_Required work_.
[a] Do the following statements agree with the abstract on insulin signalling and ageing in C. elegans? (i) MK2206 is an allosteric AKT inhibitor. (ii) Keeping SKN-1B in the neurones required insulin signalling at 15°C. (iii) skn-1b knockout worms foraged more than WT. For each, answer yes or no and quote the deciding words of the abstract.
[b] According to the abstract on insulin signalling and ageing in C. elegans, in which neurones is the SKN-1B isoform expressed?

_Given text_.
******

Understanding insulin signalling and its role in regulating ageing in C elegans using pharmacological and genetic approaches

Throughout history aging is an impasse humans have aspired to overcome. In Caenorhabditis elegans, downregulation of Insulin/IGF-1-like signalling (IIS) through mutation of daf-2 (equivalent of the human Insulin receptor) has been observed to cause a substantial lifespan extension via AKT1&2, through activation of the transcription factor DAF-16 (human FOXO3A). Many cancer treatment drugs target AKT; I set out to test whether they could be re-purposed as an anti-ageing therapy. Using a DAF-16::GFP overexpressing strain of C. elegans, we monitored the IIS pathway in response to competitive and allosteric AKT inhibitors, AT13148 and MK2206 respectively, by examining the degree of DAF-16 nuclear accumulation. AT1341 and MK2206 were found not to induce DAF-16 nuclear localisation at concentrations up to 500?M and 200?M respectively.

Secondly, in a separate but related project I undertook work to explore the activation and functional role of a second transcription factor SKN-1 (human NFE2-related factor), in response to reduced IIS. In particular, an isoform of this transcription factor SKN- 1B, expressed in ASI neurones, remains relatively uncharacterised. Using worms expressing a SKN-1B::GFP transgene, the effect of temperature on SKN-1B::GFP expression in the ASIs in response to reduced IIS was determined. Maintenance of SKN-1B in the neurones was found to require insulin signalling at 20°C and 25°C but not 15°C, this effect involved DAF-16 at 20°C but not 25°C.

Finally, in an effort to understand why skn-1b is required for dietary restriction induced longevity, I explored the role of skn-1b in chemo-sensation of food in worms as a function of age. Interestingly, skn-1b knockout worms showed reduced foraging behaviour compared to WT under some conditions.

******

_Dataset extract_.
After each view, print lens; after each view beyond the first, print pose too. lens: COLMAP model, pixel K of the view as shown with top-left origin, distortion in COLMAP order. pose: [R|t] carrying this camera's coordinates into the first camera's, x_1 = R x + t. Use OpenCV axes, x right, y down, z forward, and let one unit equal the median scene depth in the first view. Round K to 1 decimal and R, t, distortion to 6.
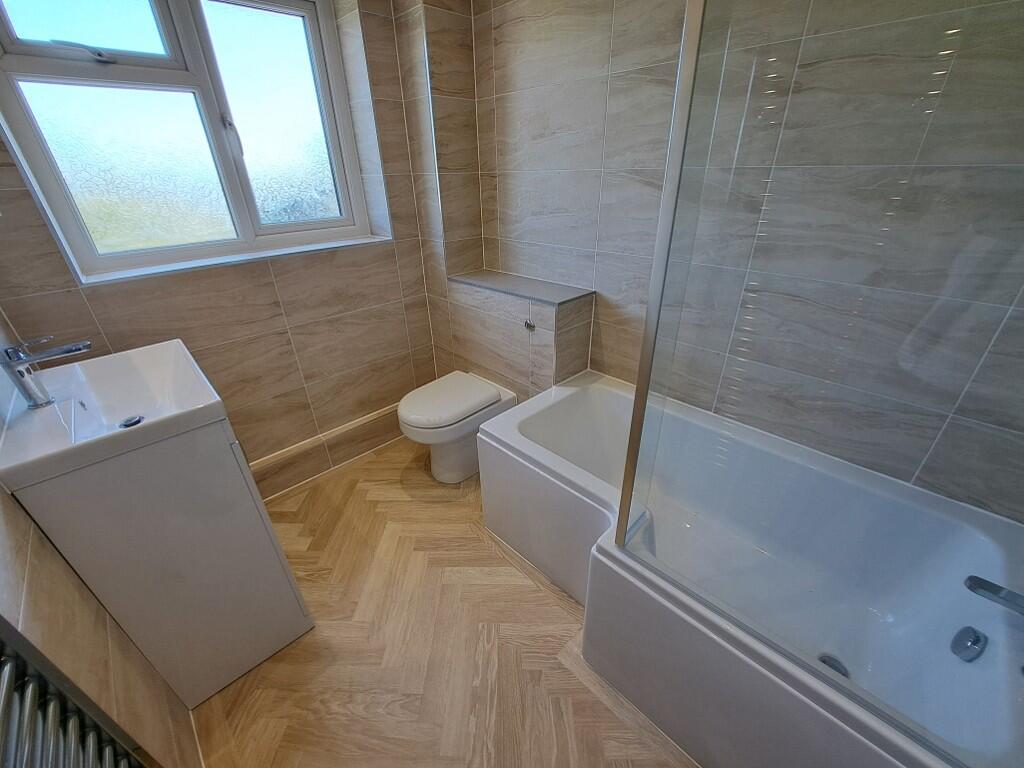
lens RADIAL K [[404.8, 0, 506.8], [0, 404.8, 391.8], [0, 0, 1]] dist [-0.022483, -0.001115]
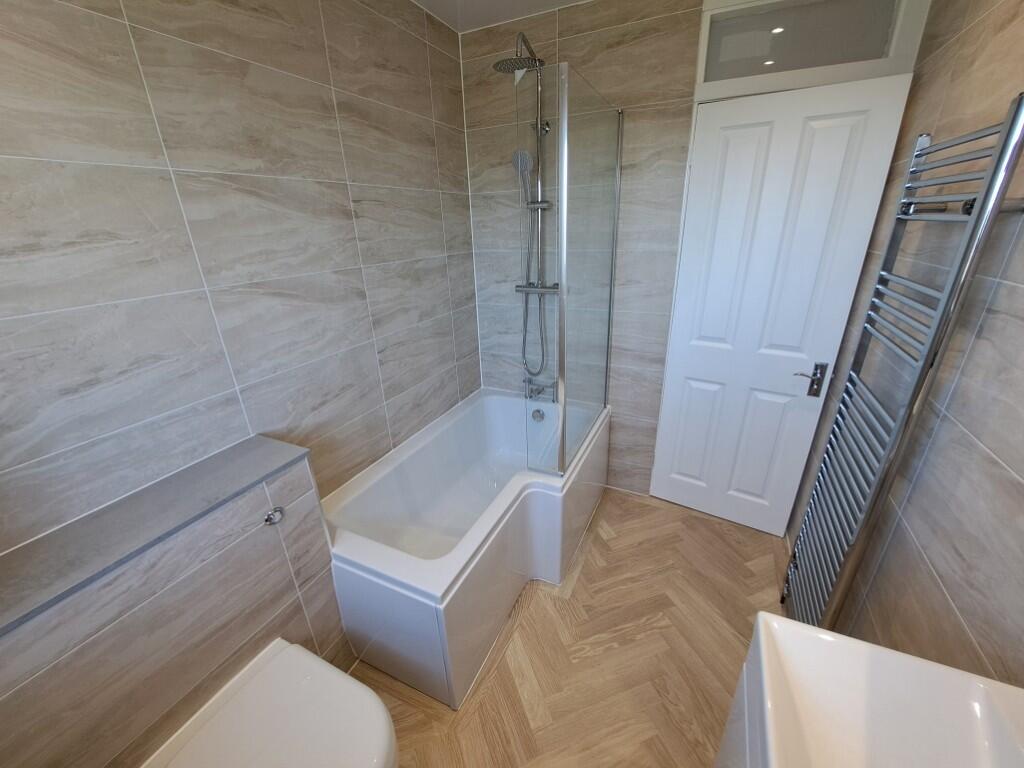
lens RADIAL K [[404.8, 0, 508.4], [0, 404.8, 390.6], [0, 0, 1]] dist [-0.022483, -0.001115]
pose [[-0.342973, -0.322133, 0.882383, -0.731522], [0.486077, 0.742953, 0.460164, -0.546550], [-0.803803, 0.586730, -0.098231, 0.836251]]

******

_Written answers_.
[a]
(i) Yes: "competitive and allosteric AKT inhibitors, AT13148 and MK2206 respectively"
(ii) No: "Maintenance of SKN-1B in the neurones was found to require insulin signalling at 20°C and 25°C but not 15°C"
(iii) No: "skn-1b knockout worms showed reduced foraging behaviour compared to WT under some conditions"

[b] In the ASI neurones.